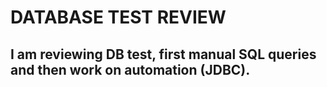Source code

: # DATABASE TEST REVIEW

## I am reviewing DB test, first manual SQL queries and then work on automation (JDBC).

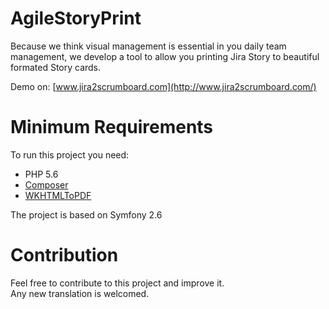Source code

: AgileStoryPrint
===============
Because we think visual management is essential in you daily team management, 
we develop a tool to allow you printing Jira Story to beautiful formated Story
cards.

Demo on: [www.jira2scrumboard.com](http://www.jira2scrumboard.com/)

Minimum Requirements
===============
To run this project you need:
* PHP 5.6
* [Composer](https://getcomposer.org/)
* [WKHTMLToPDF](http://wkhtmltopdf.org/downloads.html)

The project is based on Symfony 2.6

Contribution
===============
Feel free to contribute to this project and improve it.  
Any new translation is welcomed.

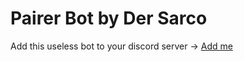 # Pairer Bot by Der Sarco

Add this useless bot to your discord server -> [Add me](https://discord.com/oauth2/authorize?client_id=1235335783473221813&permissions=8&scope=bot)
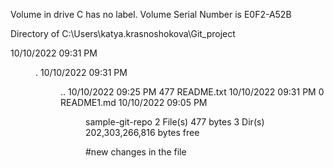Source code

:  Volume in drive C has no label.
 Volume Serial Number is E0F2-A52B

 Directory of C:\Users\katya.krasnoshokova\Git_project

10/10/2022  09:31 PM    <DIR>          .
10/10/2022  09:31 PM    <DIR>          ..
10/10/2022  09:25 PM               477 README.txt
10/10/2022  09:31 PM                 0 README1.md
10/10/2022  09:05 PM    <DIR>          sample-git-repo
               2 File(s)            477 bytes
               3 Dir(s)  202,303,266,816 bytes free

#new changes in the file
-*-
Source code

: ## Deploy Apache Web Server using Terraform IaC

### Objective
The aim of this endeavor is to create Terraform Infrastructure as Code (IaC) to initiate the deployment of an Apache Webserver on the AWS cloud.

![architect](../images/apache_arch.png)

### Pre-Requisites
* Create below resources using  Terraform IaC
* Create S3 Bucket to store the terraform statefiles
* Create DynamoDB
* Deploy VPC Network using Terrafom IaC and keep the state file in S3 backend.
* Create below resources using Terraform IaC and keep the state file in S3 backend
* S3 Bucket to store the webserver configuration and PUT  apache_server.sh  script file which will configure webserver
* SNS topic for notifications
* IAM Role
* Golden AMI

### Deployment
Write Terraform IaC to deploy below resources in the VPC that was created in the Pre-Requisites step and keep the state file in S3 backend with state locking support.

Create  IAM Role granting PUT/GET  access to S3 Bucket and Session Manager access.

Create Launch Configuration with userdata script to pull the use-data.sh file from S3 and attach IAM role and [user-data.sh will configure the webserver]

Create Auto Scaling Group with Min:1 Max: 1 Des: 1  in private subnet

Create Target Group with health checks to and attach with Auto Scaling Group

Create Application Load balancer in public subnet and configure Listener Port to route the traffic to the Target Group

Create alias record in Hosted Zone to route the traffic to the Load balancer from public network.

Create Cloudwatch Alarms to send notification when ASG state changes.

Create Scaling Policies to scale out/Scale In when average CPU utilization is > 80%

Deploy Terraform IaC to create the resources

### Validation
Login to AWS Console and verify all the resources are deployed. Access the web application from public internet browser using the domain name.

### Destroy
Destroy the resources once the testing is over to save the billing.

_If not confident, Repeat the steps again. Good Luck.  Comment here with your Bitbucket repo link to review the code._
-*-
• What to produce:
Reproduce the stretch from the line containing "Create Auto Scaling" through the line containing "Deploy Terraform IaC to create the resources", changing "Target Group" to "Target Pool" and leaving everything else as it is.

• Written response:
Create Auto Scaling Group with Min:1 Max: 1 Des: 1  in private subnet

Create Target Pool with health checks to and attach with Auto Scaling Group

Create Application Load balancer in public subnet and configure Listener Port to route the traffic to the Target Pool

Create alias record in Hosted Zone to route the traffic to the Load balancer from public network.

Create Cloudwatch Alarms to send notification when ASG state changes.

Create Scaling Policies to scale out/Scale In when average CPU utilization is > 80%

Deploy Terraform IaC to create the resources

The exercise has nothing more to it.